O Papa disse ainda que “faremos bem em tomar todas as medidas para conter e vencer a Covid-19 no âmbito global, mas esta conjuntura histórica em que estamos fortemente ameaçados em nossa saúde deve nos deixar atentos ao que significa ser vulnerável e viver cotidianamente na precariedade. Assim poderemos também nos responsabilizar pelas graves condições em que vivem outras pessoas e nas quais até agora temos pouco ou nenhum interesse”.
Aprenderemos assim a não projetar nossas prioridades nas populações que vivem em outros continentes, onde outras necessidades são mais urgentes, por exemplo, não faltam apenas vacinas, mas água potável e o pão de cada dia. O compromisso com uma distribuição justa e universal de vacinas é, portanto, bem-vindo, mas deve levar em conta o campo mais amplo no qual os mesmos critérios de justiça são exigidos para as necessidades de saúde e promoção da vida.
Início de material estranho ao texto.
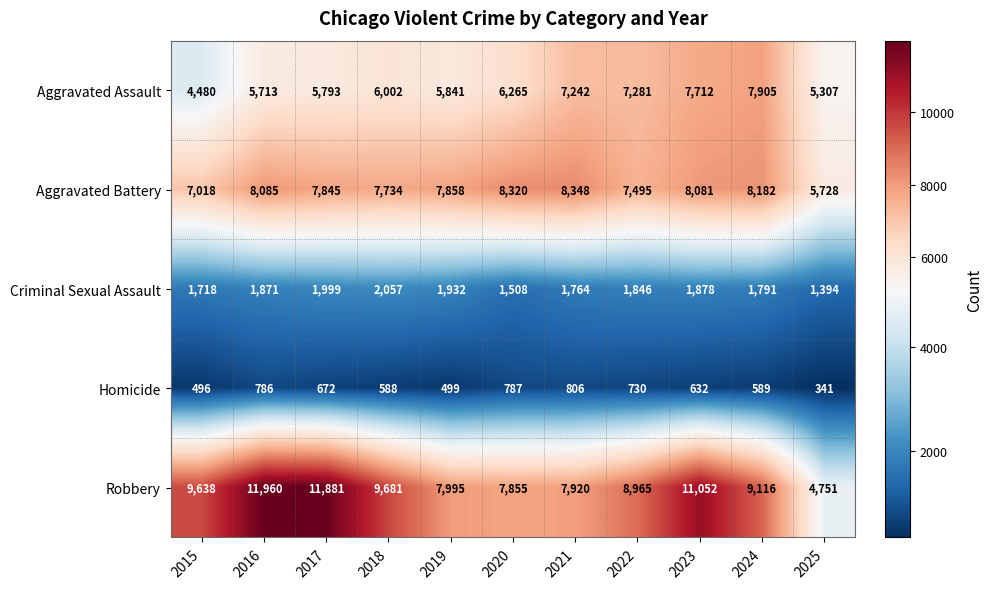

What is the average value of the Robbery series?

9165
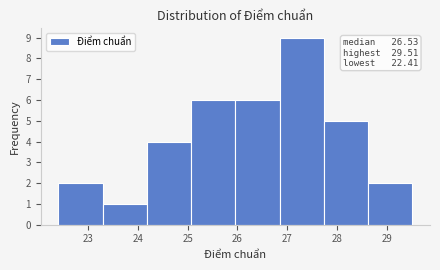

Over which range of the x-axis is the bar tallest?

26.8 to 27.7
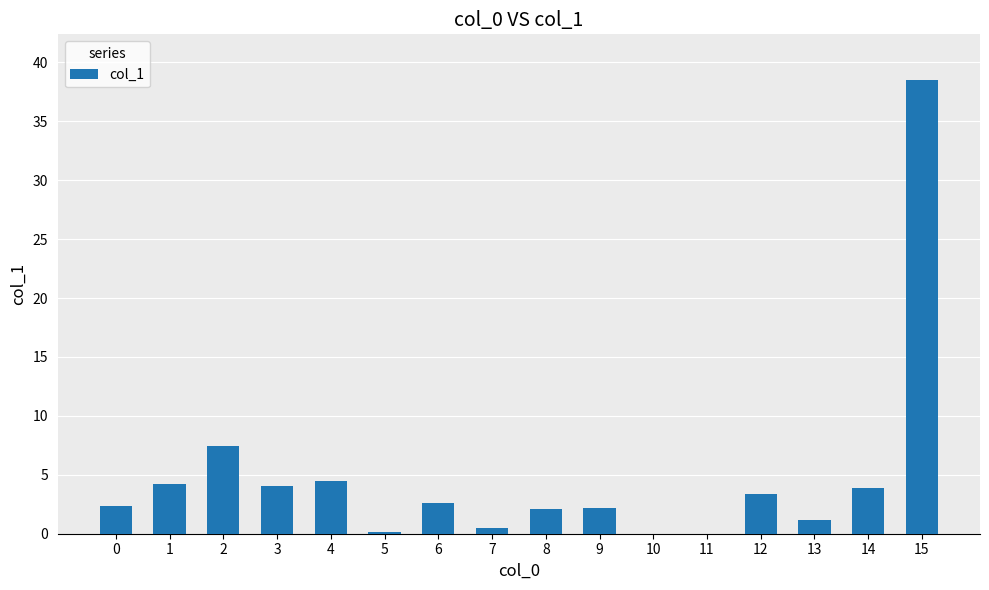

The value at 4 is 4.5. True or false?

True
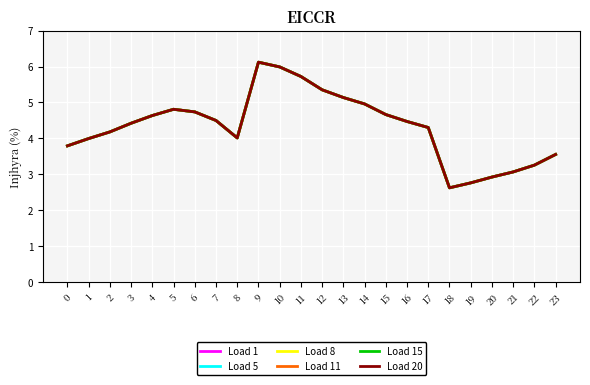

Where does the Load 11 series first go above 4?

2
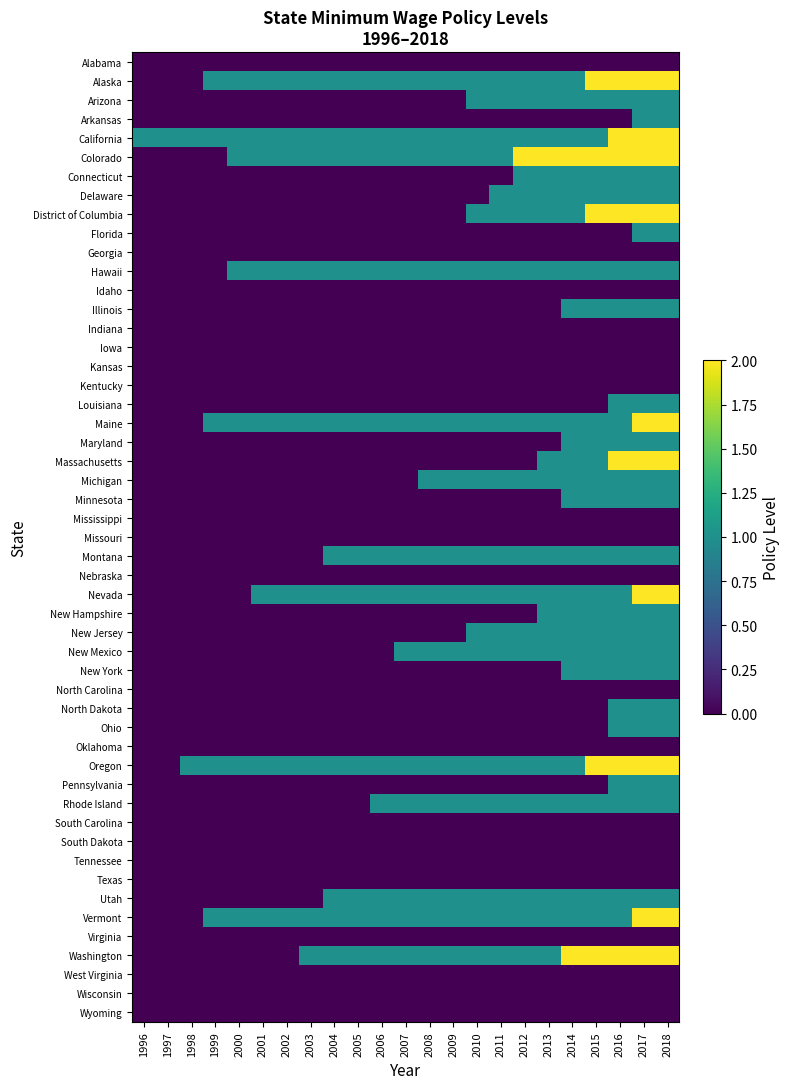

How many data points in Vermont are less than 1?

3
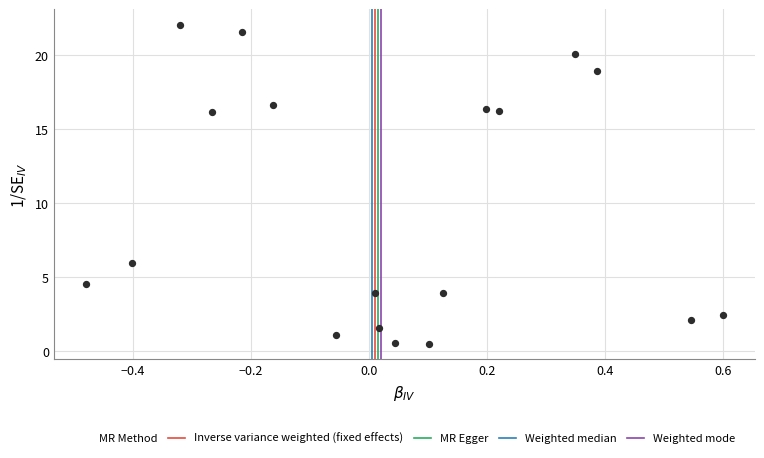

What is the range of Y values (max minus min)?

21.5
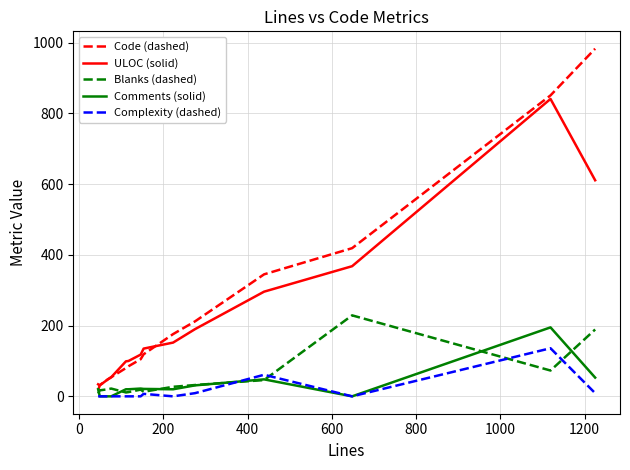

What is the difference between the maximum and minimum values in the Complexity (dashed) series?

136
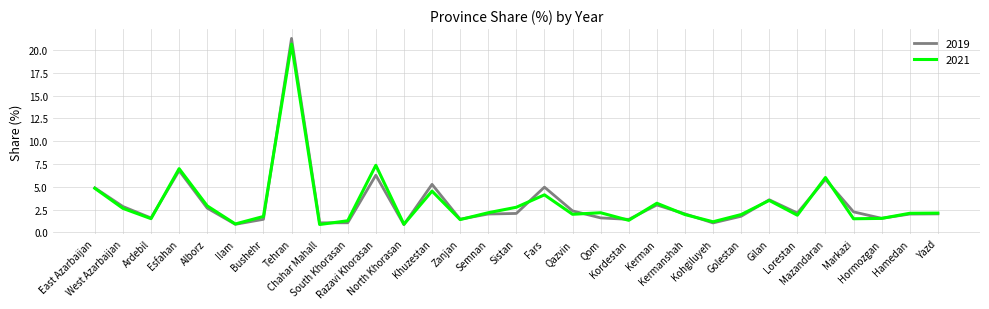

What position from the left is South Khorasan?

10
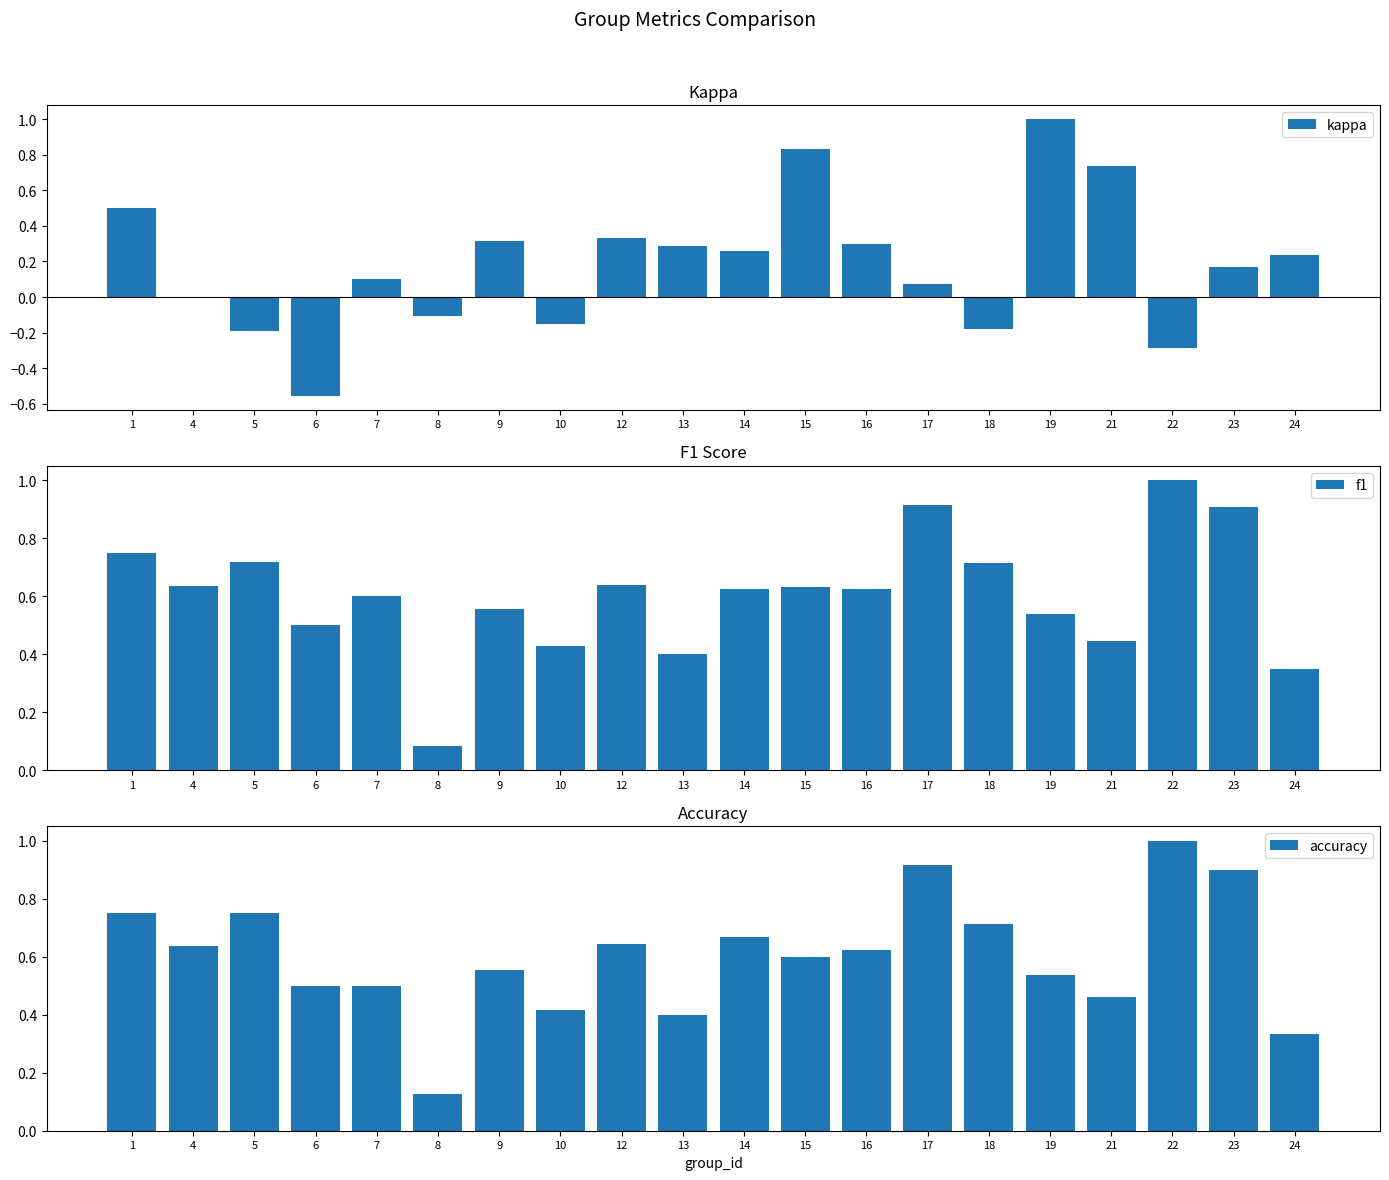

What is the difference between the highest and lowest values at 10?

0.6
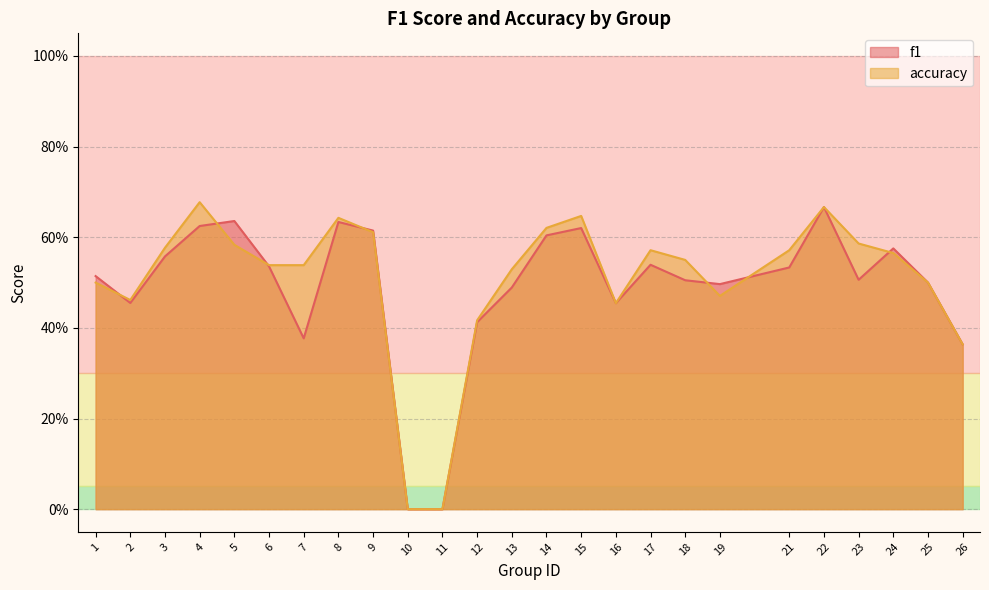

How many lines are shown in the chart?

2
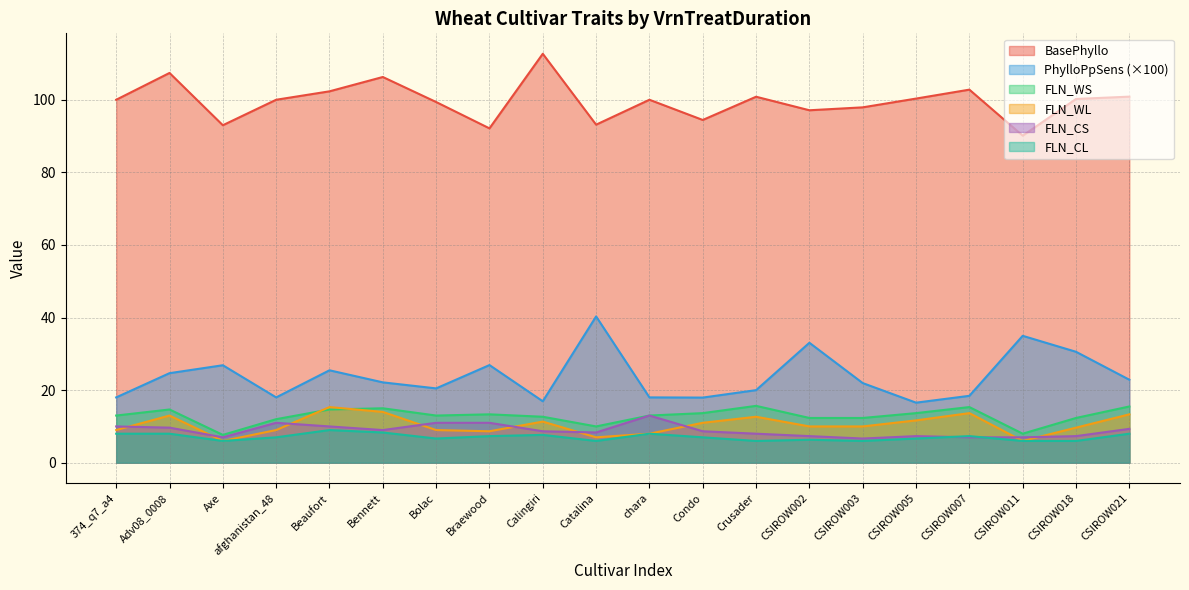

What is the sum of all PhylloPpSens values?

474.1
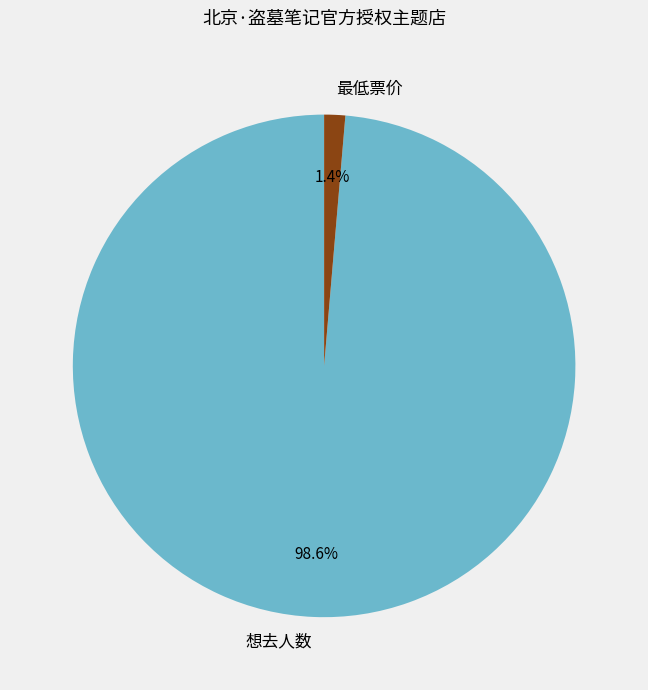

Which has a higher value, 最低票价 or 想去人数?

想去人数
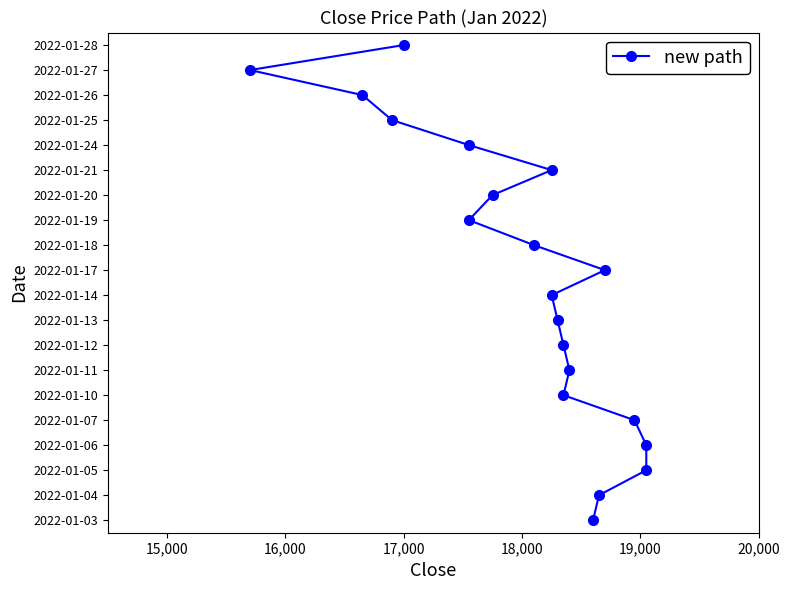

Is it true that the value at 16 is 6?

False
Apoiar iniciativas internacionais
Segundo Francisco, “considerar a saúde em suas múltiplas dimensões e em nível global ajuda a compreender e assumir com responsabilidade a interconexão dos fenômenos, a observar melhor como as condições de vida, que são o fruto de escolhas políticas, sociais e ambientais, também têm um impacto sobre a saúde dos seres humanos. Se examinarmos a expectativa de vida – e vida saudável – em diferentes países e em diferentes grupos sociais, descobrimos grandes desigualdades. Elas dependem de variáveis tais como nível salarial, qualificação educacional, bairro de residência, mesmo na mesma cidade. Afirmamos que a vida e a saúde são valores igualmente fundamentais para todos, baseados na dignidade inalienável da pessoa humana. No entanto, se esta afirmação não for seguida de um compromisso adequado para superar as desigualdades, de fato aceitamos a dolorosa realidade de que nem todas as vidas são iguais e a saúde não é protegida para todos da mesma forma”.
Portanto, devemos apoiar iniciativas internacionais – penso, por exemplo, nas recentemente promovidas pelo G20 – destinadas a criar uma governança global para a saúde de todos os habitantes do planeta, ou seja, um conjunto de regras claras e voltadas para o âmbito internacional que respeitem a dignidade humana. De fato, o risco de novas pandemias continuará sendo uma ameaça no futuro.
Colaboração na realização de um projeto comum
Segundo o Pontífice, “a Pontifícia Academia para a Vida também pode oferecer uma contribuição preciosa neste sentido, sentindo-se companheira de viagem de outras organizações internacionais engajadas neste mesmo propósito”.
O Papa agradeceu o compromisso e a contribuição que a Academia deu ao participar ativamente na Comissão Covid do Vaticano. “É bom ver a colaboração o que existe dentro da Cúria Romana na realização de um projeto comum. Devemos desenvolver cada vez mais estes processos realizados em conjunto, nos quais sei que muitos de vocês participaram, solicitando a uma maior atenção às pessoas mais vulneráveis, como os idosos, os deficientes e os jovens”, concluiu Francisco, confiando a Maria os trabalhos dessa Assembleia e todas as atividades da Academia para a defesa e promoção da vida.